O ético é a favor da vida
O jornalista também abordou o caso do linchamento de uma mulher no Guarujá. “É um ato de barbárie totalmente incompreensível. Um ato terrorista”, recriminou. Contou, ainda, que está acontecendo algo ainda pior: os traficantes da região estão assassinando os agressores, porque o caso atraiu a polícia para a região e está atrapalhando os negócios.
Isto, segundo Nêumanne, é uma combinação terrível de Lei de Talião – “olho por olho, dente por dente” – e do primado do negócio sobre o indivíduo, no qual o traficante, que já pratica uma atividade ilegal, considera suas vendas mais importantes que a vida dos demais. “É muito fácil identificar o que é ético ou não. O que é ético é a favor da vida. O que não é ético é a favor da morte”, definiu.
Antes de abrir espaço para as perguntas da plateia, comentou também sobre a falta de ética no cotidiano do cidadão comum, como o suborno a um guarda de trânsito, por exemplo, e de como isso influencia na sociedade. “Hoje, só temos condições de viver se colocarmos a vida em primeiro lugar. Não só a nossa, mas a do outro também”.
Perguntas
Questionado sobre a atuação ética e a relação entre o interesse do público e a privacidade no fazer jornalístico, o palestrante afirmou que considera que pessoas públicas escolhem ter sua vida devassada, exceto por alguns momentos de privacidade, e que enxerga com naturalidade quando a imprensa aborda temas sobre a vida particular destas pessoas.
Sobre a dificuldade de se trabalhar a ética na educação, tema levantado pela professora Hânia Pilan, falou que é uma missão quase impossível ser professor no Brasil. “Ao longo da minha carreira, aprendi que o maior problema do Brasil é a educação, do primário ao ministro. É um desafio muito complicado.”
“Hoje, a escola é o lugar onde se ‘desalfabetiza’ o aluno. Quem aprendeu alguma coisa em casa, desaprende na escola, principalmente na pública. Isto é muito triste”, lamentou. Após criticar as atuações dos governos PT e PSDB em relação à educação, respondeu à professora: “Não tenho nenhuma palavra consoladora para lhe dar”.

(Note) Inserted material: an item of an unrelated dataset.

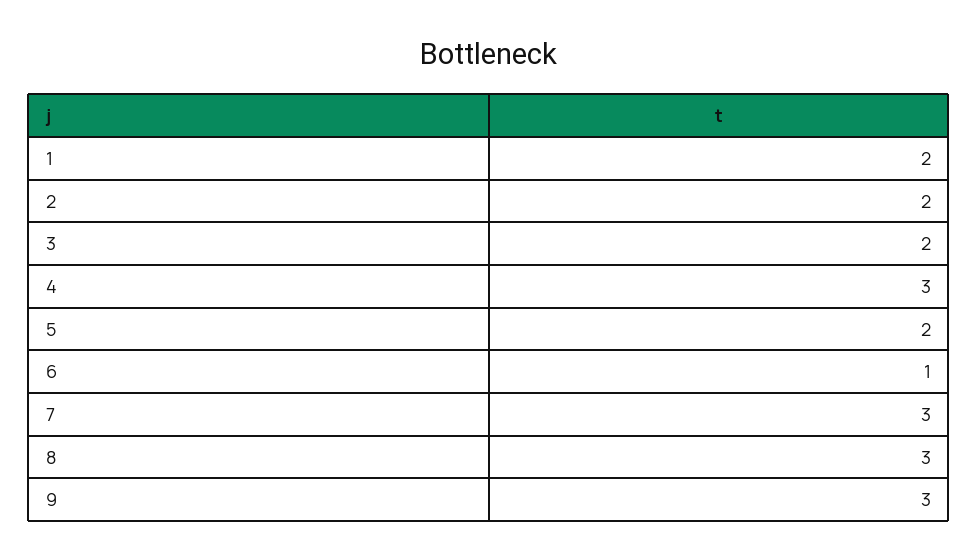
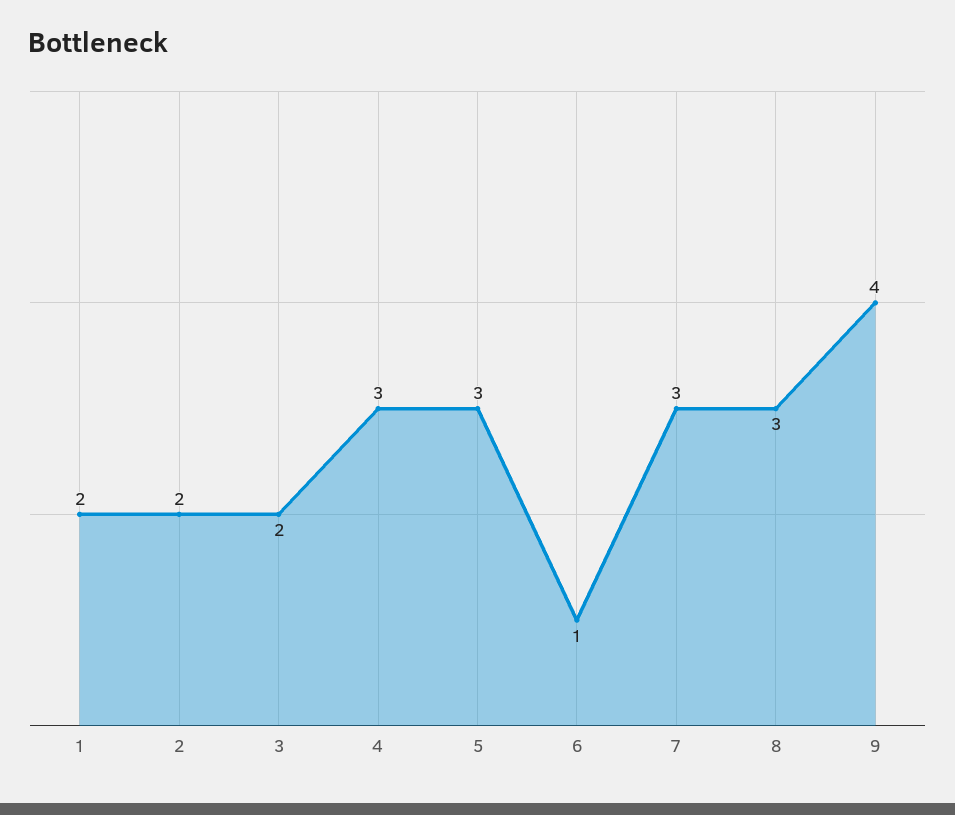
5: 2 -> 3
9: 3 -> 4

Perguntado por uma aluna sobre quais seriam os benefícios da Copa do Mundo para o país, Nêumanne rebateu prontamente: “Nada!”. A reação foi recebida com muitos aplausos pela plateia. Depois, falou que errou sua previsão sobre a Copa, pois conseguiram roubar ainda mais do que ele poderia imaginar e não haverá legado nenhum. “Sou Flamengo e ia muito ao Maracanã. Me sinto duplamente lesado: por terem derrubado o Maracanã e por terem gastado 1,3 bilhões para construir uma arena. É um estádio de b*”, reclamou.
Para encerrar, falou um pouco mais sobre a classe política brasileira, mas lembrou que os cidadãos também devem atuar eticamente para ajudar a melhorar a situação do país. “Não tem nenhum fdp ladrão lá que não foi colocado por nós”, frisou. “O Brasil somos todos nós!”